Take Time for Nature: World Environment Day 2020

Earth is our Common Home. We humans share it with all the other life on our planet. Earth is speaking to us about how we are inhabiting our Common Home. Are we listening? Do we know how to?

2020 is a time when we have been forced to listen. In Australia with drought, bushfires, floods, rising temperatures, climate change, deforestation, water shortages, biodiversity loss, increasing marine pollution and now the COVID 19 pandemic, she is waking us up to the realisation that we are interconnected and interdependent. Nature may be able to do without we humans, but we certainly can’t do without Mother Nature.  

Twelve years ago, at a 2008 series of seminars on Earth our Common Home, the Faith Ecology Network (FEN) as a coalition of believers from nine different faith traditions, affirmed that the Earth is sacred and that we are in solidarity with all people concerned for the Earth. We stated: “We recognise that we have failed to care for the Earth in words, attitudes or actions, that our attitudes must change, and it is now time for action. We said: we must create hope founded on guiding principles. To help bring us back to our senses, we need reinvigorated, focused and strong leadership from our all faith communities.”

Further, we stated: As people of faith, we do not simply despair about the state of the Earth.

On World Environment Day 2020, the Faith Ecology Network reiterates our 2008 determination.
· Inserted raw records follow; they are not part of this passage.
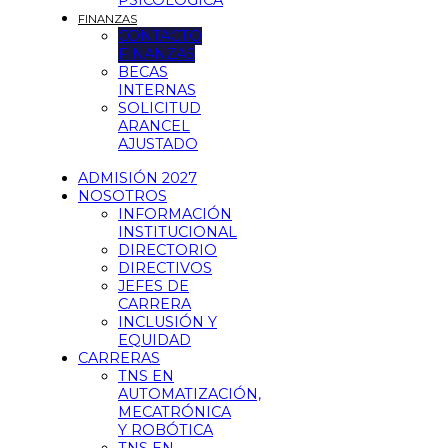
PSICOLÓGICA
FINANZAS
CONTACTO
FINANZAS
BECAS
INTERNAS
SOLICITUD
ARANCEL
AJUSTADO
ADMISIÓN 2027
NOSOTROS
INFORMACIÓN
INSTITUCIONAL
DIRECTORIO
DIRECTIVOS
JEFES DE
CARRERA
INCLUSIÓN Y
EQUIDAD
CARRERAS
TNS EN
AUTOMATIZACIÓN,
MECATRÓNICA
Y ROBÓTICA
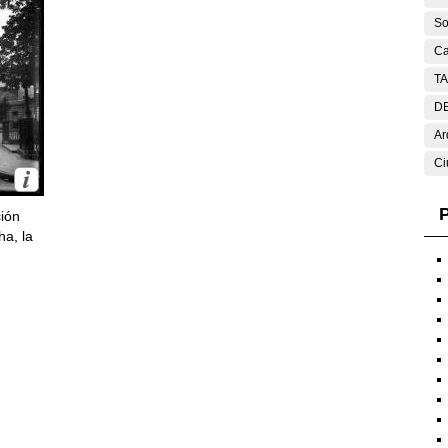
So
Ca
T
DE
Ar
Ci
P
ción
ha, la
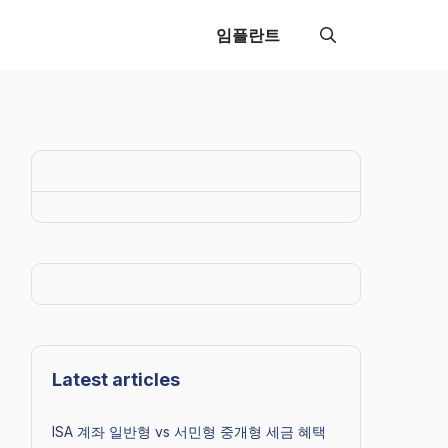
임플란트
Latest articles
ISA 계좌 일반형 vs 서민형 중개형 세금 혜택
This year FEN is focussed on the Wonder of Biodiversity in solidarity with the United Nations Environment Program. As with the UN which has had to postpone its Conference on Biodiversity to have been held in China in October, FEN has had to postpone a Public Prayer Vigil plus a Public Forum. We all share a sense of WONDER at the natural world. The gift of learning from the sciences about the millions of Earth’s known species has enhanced our ability to WONDER at the singularity, complexity, beauty and intricacy of all of the web of life. Australia with its unique flora and fauna, especially is “one of seventeen countries described as being 'megadiverse'. This group of countries has less than 10% of the global surface, but supports more than 70% of the biological diversity on earth.”

Therefore, we urge those from the many different faith traditions connected with FEN to spend time learning to listen to Mother Nature, to change our attitudes and to take time for action.
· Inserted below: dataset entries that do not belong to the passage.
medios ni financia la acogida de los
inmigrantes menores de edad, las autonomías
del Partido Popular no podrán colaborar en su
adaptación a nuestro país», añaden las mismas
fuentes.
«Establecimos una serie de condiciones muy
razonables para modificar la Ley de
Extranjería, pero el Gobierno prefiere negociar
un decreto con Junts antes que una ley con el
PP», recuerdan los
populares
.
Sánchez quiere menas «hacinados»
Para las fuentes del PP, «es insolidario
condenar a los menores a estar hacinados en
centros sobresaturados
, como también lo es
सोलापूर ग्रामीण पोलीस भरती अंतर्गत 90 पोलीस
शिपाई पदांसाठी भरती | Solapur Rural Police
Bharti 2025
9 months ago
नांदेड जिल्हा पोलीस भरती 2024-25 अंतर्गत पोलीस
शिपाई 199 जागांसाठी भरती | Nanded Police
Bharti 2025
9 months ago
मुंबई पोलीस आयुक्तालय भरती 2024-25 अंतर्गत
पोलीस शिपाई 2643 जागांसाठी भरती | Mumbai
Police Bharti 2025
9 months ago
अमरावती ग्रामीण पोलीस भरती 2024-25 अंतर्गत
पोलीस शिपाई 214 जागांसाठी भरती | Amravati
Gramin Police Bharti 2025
A Suggested Action for you as Individuals as well as for your Faith Communities

A practical way of growing in Wonder about Biodiversity in your own backyard, local park or place of worship is to join BushBlitz. It is claimed to be Australia’s largest nature discovery project where you can learn about the biodiversity in your own place and maybe even discover something new which you can record on the Living Atlas of Australia.